Harry Bosch is 70

Speaking of a Golden Bachelor…it had to come sometime. Has there ever been another police officer who has joined and left the LAPD and joined up again so many times? and had a career that spanned three or four departments and several separate locations and even a different police department or two? Not to mention a brief foray as a private eye. Yep, Harry’s getting up there, and I don’t want to say that Connelly is phasing him out just yet, but the fact that he has, in each of the past five books, shared star billing with Renée Ballard says “transition” to me. Seventy isn’t so old these days, but after being exposed to cesium during a previous case, Harry’s mortality is apparently something to contemplate more immediately.

I’m not real happy about that; although I liked Renee well enough in her debut novel, when she appeared to be an outsider to rival Bosch—sleeping in a tent on the beach with her dog, and dividing her time between the police force and surfing—I have mainly read the Renée Ballard books because she always appears in conjunction with Harry, and when he’s no longer with us, I’m not sure she has the moxie to carry a series alone. While I would definitely call the Bosch books police procedurals, the focus has always been squarely on Harry, and his personality defines and permeates every story; but Renée doesn’t have the same spark, and I fear that once Bosch is no longer even an outlier, I won’t find enough pizzazz left to keep reading.

I read the latest Harry/Renée book, and then realized that I had missed the one just before that, so I went back and read that one. In The Dark Hours, Renée is still working “the late show” (the overnight shift) without a partner, but when she gets in too deep or needs some backup, she doesn’t call on a fellow officer, most of whom seem to be phoning it in since the twin discouragements of the “defund the police” movement and the Covid epidemic, but rather on the retired Harry Bosch, at home and at loose ends. This could ultimately get her in a lot of trouble with the department, but she’s a risk-taker and knows what she needs to get a solve on her cases; what she needs is Bosch. In this book the two have an almost instinctual camaraderie that is fun to watch.

There’s a big contrast between that book and the next one, Desert Star. In this latest Bosch/Ballard pair-up, Ballard has become almost unrecognizable as the junior-grade maverick following in her mentor’s footsteps. Towards the end of The Dark Hours, a disgraced Ballard had quit the force and was considering teaming with Bosch in a private detective firm, but at the beginning of this one she is back in the LAPD, and has been made head of her own department, examining cold/unsolved cases for the Robbery/Homicide division, and reopening ones that are viable for moving ahead, due to DNA evidence or other new information. This promotion seems to have turned her into a cautious, uptight, stuffy version of herself, and it takes practically the whole book for her to unwind back into the Ballard we’ve met before.

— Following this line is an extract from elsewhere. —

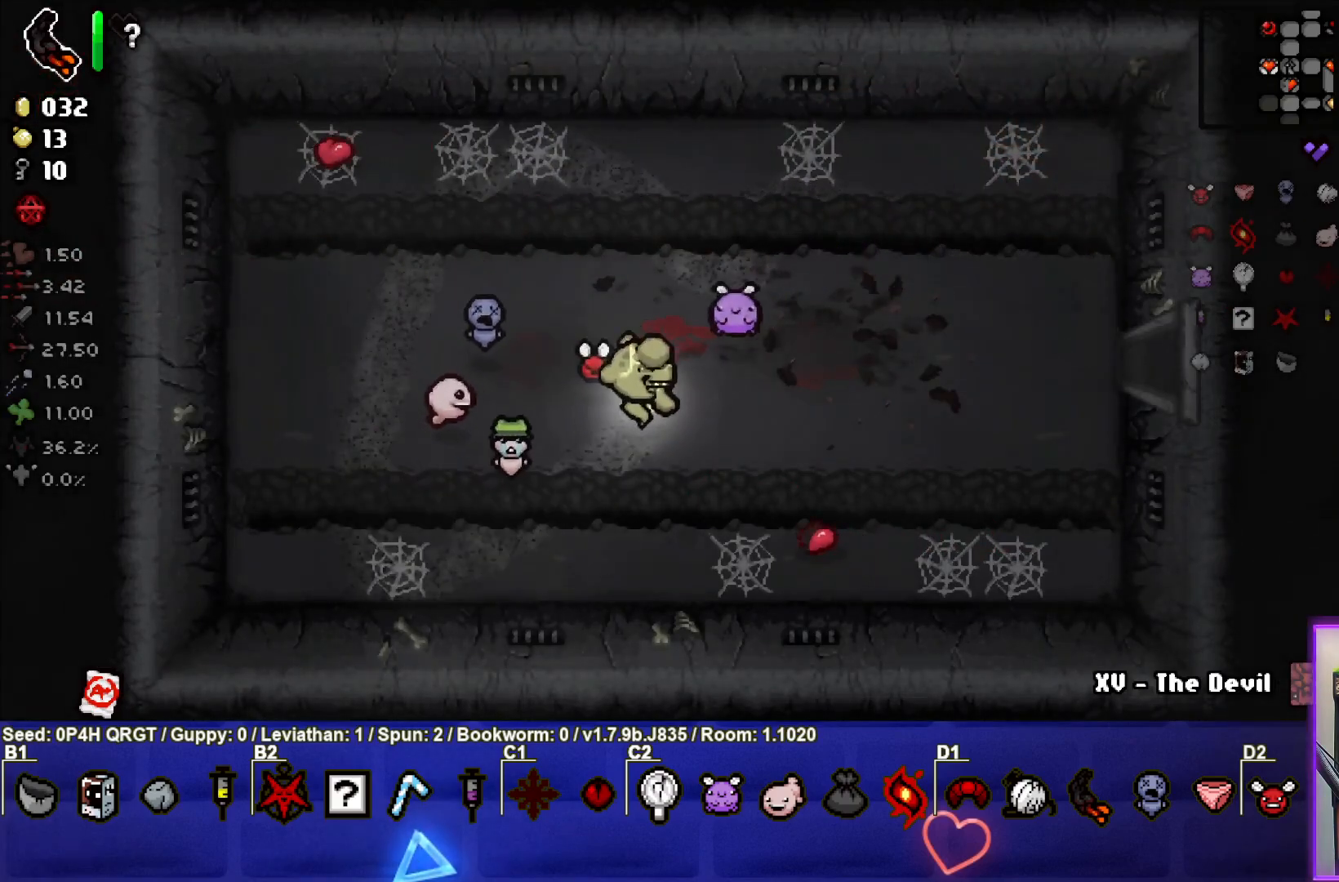
{"buttons": [], "left_stick": "right", "right_stick": "center", "events": [[50, "left_stick", "right"]]}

The inclusion of Harry is made legitimate this time, since Ballard is empowered to recruit him as a volunteer and he is more than willing to fill his time focusing on a multiple murder he was never able to solve. He’s supposed to be working on a case that is important to the city councilman sponsoring the new unit, but as usual Harry prioritizes what he believes to be more essential, and in so doing gets both himself and Ballard in hot water more than once. Most of it is believable, but when he takes off for Florida without telling either Ballard or his daughter that he’s going, it was one step too far into uncharacteristic behavior for me. I ultimately enjoyed most of this book, but it certainly didn’t make me warm up to Ballard or cease to dread the retirement of one of the best detectives any mystery novelist ever created.